I don’t consider myself a tourist in Oxford.
It is home, and has been home now for over a decade: almost since I first stepped off the bus after an overnight flight, back in 2004. I carry its map in my heart; the streets are full of memories, and I spend a lot of my time there revisiting favorite haunts and catching up with my people.
Every time I go back to visit, though, I can’t resist a few of its tourist attractions. The cobblestoned beauty of Radcliffe Square; the green vistas of University Parks; the shops on the Broad stuffed with T-shirts and postcards (because I always need a souvenir for someone). I roll my eyes at the tour groups as much as the next person, and then I, too, pull out my camera to snap photo after photo of the dreaming spires I love.
My favorite tourist spot, though, is a little higher up: 127 steps, to be exact. It’s the tower at the University Church of St Mary the Virgin: the highest point from which to view the city, and easily my favorite.

Looking north, you can see Radcliffe Square with the iconic Camera (in the foreground), with the bulk of the Bodleian just behind and All Souls College off to the right. If I squint, I can see past the Broad and the Science Center to the towers of St Anne’s and St Antony’s Colleges, up the Woodstock Road. You can’t quite see the North Oxford street where I used to live (and where I stayed this time), but I know exactly where it is: true north indeed.

From the eastern side of the tower, All Souls is on full display. The colleges further along the High – Queen’s, University, Magdalen – are a little more coy, hiding themselves behind gates and battlements. Past Magdalen’s tower is the roundabout of St Clements, which leads to East Oxford and Headington Hill, down which the green sweep of South Park rolls like a velvet carpet. The middle road off St Clements leads to Cowley, which was my neighborhood as a graduate student: I lived there in a little chocolate-box house with three British girls who are still dear to me.

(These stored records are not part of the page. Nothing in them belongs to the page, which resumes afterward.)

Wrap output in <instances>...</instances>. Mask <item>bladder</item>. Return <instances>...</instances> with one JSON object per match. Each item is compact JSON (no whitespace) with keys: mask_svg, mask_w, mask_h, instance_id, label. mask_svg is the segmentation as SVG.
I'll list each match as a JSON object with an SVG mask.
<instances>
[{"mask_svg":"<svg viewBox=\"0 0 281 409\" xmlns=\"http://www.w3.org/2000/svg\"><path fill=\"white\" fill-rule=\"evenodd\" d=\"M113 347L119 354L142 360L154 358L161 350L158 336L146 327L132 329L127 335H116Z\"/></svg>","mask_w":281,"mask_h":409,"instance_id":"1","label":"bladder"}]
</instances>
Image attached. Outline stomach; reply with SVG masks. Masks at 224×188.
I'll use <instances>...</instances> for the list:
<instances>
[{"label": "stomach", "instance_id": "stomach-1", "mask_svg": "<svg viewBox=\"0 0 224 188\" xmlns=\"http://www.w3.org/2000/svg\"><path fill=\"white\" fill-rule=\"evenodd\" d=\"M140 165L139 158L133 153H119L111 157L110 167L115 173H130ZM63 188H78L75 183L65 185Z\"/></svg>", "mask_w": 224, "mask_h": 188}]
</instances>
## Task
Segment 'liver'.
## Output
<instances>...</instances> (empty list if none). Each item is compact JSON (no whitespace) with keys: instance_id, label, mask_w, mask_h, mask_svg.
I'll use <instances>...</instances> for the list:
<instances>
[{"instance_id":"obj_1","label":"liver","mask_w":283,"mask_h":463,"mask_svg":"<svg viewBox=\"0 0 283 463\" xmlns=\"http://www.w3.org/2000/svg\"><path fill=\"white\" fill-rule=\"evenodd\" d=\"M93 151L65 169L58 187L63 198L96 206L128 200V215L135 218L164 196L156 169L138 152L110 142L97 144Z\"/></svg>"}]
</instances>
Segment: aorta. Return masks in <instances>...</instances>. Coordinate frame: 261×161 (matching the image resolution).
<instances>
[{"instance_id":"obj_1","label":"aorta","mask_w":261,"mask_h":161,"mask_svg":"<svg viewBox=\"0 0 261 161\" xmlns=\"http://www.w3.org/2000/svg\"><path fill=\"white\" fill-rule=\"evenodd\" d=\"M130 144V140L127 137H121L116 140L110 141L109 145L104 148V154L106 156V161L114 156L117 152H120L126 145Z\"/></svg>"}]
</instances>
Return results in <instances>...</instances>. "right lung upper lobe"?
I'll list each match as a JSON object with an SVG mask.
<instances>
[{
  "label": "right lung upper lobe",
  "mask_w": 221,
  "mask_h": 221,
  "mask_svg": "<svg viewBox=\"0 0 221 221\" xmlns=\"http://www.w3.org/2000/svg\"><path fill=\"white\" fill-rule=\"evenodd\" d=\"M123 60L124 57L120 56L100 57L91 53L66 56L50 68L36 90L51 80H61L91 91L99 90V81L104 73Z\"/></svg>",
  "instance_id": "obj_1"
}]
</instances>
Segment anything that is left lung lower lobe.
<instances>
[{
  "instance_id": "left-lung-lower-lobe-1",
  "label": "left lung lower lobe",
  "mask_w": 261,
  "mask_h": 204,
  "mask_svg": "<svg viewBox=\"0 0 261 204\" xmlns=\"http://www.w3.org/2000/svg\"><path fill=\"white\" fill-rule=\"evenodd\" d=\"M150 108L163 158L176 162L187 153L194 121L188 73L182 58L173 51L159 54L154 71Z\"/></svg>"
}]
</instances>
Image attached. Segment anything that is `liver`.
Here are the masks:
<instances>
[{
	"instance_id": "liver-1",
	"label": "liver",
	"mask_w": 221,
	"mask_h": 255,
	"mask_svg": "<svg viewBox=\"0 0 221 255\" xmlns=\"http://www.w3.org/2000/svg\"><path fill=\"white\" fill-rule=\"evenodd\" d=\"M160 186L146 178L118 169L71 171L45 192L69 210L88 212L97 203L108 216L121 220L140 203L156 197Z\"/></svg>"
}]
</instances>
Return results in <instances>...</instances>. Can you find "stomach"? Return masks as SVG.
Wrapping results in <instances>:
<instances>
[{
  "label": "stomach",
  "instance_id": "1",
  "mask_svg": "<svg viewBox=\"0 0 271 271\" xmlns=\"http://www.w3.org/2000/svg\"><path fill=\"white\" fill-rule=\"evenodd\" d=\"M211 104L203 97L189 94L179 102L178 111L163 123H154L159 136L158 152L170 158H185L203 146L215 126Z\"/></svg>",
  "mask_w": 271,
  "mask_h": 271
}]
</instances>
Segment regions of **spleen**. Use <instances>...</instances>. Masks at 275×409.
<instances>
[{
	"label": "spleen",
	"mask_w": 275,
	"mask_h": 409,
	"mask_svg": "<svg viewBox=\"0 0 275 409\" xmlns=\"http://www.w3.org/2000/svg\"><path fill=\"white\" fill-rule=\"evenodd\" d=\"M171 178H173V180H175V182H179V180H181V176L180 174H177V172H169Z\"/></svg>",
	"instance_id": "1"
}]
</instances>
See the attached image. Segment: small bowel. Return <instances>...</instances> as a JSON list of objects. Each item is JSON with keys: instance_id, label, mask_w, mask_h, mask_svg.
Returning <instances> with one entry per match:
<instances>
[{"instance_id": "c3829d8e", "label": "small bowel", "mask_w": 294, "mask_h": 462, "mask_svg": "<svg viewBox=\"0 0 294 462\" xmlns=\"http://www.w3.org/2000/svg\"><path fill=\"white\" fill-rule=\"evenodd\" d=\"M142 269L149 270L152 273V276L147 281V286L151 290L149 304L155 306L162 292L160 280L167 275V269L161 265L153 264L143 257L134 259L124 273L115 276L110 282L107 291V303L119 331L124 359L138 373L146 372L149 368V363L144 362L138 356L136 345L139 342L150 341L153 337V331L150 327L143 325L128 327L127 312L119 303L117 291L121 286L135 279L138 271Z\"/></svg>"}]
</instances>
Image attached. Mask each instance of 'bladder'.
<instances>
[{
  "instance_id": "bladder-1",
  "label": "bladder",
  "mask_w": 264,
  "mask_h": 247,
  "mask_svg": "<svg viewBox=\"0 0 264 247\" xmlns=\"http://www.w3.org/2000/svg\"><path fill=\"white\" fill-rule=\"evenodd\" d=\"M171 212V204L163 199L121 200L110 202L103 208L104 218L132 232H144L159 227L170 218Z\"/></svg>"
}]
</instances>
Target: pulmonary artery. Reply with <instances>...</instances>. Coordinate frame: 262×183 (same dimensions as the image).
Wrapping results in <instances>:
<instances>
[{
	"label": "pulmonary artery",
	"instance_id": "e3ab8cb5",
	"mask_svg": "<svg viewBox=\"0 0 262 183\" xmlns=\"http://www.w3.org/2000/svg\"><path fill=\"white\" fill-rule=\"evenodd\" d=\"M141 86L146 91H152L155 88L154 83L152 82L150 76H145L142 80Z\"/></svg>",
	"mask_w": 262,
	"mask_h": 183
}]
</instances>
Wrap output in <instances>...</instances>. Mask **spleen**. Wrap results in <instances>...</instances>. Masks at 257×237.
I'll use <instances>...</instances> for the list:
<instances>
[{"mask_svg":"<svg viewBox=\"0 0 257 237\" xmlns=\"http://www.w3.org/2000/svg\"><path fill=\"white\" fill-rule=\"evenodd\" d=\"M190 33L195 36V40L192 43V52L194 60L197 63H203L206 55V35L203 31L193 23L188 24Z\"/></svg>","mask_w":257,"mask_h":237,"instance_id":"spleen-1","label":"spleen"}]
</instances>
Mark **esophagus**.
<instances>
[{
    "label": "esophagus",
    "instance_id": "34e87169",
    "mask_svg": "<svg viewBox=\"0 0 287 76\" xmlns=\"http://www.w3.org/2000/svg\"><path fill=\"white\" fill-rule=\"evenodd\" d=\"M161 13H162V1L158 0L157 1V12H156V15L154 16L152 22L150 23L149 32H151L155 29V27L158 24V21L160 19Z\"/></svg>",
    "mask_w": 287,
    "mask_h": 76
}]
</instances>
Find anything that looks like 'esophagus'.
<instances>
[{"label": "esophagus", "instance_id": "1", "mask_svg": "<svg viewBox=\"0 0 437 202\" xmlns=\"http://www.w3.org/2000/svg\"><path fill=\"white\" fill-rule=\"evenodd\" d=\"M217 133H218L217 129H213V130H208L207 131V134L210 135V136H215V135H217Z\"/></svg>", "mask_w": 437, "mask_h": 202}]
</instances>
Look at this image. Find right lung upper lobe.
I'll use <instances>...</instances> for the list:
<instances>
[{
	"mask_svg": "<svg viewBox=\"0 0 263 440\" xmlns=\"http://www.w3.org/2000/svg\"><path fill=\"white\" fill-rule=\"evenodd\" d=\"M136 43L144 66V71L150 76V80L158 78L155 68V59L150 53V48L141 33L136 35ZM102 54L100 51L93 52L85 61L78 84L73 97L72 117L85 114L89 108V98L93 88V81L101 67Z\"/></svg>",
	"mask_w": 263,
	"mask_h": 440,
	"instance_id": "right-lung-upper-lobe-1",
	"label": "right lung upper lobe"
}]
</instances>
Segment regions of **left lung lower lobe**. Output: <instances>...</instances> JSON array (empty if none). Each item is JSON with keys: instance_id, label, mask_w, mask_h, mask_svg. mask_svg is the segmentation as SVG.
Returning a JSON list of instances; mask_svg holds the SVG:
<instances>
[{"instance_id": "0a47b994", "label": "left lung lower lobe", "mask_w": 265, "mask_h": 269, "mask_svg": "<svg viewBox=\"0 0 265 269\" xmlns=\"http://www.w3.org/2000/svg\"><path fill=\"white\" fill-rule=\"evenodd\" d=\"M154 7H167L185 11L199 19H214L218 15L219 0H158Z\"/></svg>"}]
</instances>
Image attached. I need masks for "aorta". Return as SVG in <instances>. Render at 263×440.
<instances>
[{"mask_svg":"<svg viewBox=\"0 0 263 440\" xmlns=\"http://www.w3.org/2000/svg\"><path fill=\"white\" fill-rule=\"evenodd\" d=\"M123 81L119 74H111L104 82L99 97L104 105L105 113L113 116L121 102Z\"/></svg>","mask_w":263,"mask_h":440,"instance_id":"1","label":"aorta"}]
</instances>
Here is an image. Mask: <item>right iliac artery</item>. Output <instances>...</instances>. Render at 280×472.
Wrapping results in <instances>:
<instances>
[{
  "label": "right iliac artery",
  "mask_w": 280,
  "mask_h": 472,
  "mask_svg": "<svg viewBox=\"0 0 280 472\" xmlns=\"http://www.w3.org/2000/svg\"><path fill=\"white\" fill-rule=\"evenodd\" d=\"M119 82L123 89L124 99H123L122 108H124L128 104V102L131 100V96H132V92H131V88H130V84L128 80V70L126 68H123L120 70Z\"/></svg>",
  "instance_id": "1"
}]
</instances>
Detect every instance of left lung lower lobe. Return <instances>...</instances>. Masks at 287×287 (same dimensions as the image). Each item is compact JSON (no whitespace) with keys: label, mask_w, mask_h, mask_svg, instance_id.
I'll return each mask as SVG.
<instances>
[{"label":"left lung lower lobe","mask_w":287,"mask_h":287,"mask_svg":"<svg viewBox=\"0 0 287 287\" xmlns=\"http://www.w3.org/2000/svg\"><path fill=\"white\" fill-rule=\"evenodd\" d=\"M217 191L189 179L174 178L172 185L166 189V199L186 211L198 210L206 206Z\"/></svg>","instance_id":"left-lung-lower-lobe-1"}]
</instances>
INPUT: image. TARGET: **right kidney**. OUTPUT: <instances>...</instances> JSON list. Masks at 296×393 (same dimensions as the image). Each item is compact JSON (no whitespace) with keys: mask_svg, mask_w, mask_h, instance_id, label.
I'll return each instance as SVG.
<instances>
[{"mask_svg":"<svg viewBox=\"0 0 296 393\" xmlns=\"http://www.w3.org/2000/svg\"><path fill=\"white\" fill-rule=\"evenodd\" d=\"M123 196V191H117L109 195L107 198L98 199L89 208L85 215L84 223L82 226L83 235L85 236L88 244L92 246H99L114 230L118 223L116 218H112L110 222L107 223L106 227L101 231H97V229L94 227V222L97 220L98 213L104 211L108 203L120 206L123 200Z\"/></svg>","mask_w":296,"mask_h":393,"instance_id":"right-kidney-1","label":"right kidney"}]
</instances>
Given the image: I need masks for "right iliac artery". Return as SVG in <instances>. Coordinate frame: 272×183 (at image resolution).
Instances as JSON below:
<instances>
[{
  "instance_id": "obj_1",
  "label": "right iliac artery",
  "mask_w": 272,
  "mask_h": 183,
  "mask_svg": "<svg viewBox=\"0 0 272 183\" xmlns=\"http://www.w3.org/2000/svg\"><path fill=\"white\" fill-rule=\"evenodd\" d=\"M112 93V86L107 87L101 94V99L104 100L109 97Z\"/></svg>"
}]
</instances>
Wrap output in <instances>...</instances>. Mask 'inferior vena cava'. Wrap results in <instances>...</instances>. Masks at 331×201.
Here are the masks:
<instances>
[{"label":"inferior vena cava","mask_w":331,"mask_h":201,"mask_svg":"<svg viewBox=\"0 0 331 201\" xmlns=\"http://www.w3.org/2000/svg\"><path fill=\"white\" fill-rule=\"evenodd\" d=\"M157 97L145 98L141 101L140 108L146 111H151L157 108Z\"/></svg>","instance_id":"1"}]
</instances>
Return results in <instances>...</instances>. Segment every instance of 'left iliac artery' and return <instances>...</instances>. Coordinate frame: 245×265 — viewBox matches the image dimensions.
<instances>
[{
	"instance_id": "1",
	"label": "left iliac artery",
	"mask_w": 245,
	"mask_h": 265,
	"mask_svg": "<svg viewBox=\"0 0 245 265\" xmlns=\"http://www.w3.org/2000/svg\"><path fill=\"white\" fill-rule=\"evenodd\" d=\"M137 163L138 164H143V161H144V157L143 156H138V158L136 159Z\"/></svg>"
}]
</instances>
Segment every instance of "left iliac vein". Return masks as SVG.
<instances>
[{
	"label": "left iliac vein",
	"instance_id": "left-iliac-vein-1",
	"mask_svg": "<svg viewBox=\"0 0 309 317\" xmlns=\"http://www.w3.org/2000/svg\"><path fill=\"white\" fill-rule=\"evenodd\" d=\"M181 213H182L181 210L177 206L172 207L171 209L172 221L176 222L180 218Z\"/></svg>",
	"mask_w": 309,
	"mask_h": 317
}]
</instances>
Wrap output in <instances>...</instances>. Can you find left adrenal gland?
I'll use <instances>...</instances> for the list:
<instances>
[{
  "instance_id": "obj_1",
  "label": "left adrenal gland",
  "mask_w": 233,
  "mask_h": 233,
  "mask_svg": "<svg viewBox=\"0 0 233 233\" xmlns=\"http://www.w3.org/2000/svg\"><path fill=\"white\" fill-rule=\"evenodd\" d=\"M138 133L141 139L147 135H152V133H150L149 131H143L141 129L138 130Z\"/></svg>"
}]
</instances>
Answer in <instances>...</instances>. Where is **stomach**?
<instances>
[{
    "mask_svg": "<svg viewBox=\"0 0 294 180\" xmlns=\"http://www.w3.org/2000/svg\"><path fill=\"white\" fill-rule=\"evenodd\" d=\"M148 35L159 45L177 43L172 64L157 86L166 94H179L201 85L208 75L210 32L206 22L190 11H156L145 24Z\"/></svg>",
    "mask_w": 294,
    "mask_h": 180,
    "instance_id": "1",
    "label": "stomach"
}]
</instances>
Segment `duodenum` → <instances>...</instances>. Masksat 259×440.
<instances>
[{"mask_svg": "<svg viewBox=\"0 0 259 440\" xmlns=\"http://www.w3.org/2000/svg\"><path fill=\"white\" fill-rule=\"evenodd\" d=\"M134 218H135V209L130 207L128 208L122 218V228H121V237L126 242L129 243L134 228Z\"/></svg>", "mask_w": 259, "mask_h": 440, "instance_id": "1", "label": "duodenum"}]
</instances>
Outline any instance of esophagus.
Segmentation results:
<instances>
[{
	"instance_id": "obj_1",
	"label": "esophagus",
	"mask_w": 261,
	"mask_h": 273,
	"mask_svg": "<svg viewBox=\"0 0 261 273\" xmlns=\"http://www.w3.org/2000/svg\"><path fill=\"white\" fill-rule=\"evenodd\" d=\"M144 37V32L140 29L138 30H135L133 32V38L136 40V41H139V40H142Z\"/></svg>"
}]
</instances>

To the south lies a tangle of college buildings, old even by Oxford standards: Merton, Oriel, Corpus Christi, Christ Church with its famous Tom Tower. Right across from Christ Church is a less famous spire, but one that holds pride of place in my heart: St Aldates, the church where I have found grace and community since my first Sunday in Oxford.

The western view, bounded by hills that glow yellow with rapeseed in spring, includes yet more colleges: Exeter, Jesus, Lincoln. I always feel I could step onto the rooftops and dance across them from here, like Bert and his chimney-sweep friends in Mary Poppins. This view of the city feels at once lofty and completely, utterly mine: I can pick out individual buildings I know while appreciating the whole sweep of it at once.

I lingered as I always do, snapping photos from every angle, taking deep breaths and letting other visitors squeeze past me, talking in their various languages. Many of them are seeing Oxford from above for the first time, and I smile at their wonder, but it’s different from mine. They are seeing a place that is new and foreign. I am looking down, with love, at my home.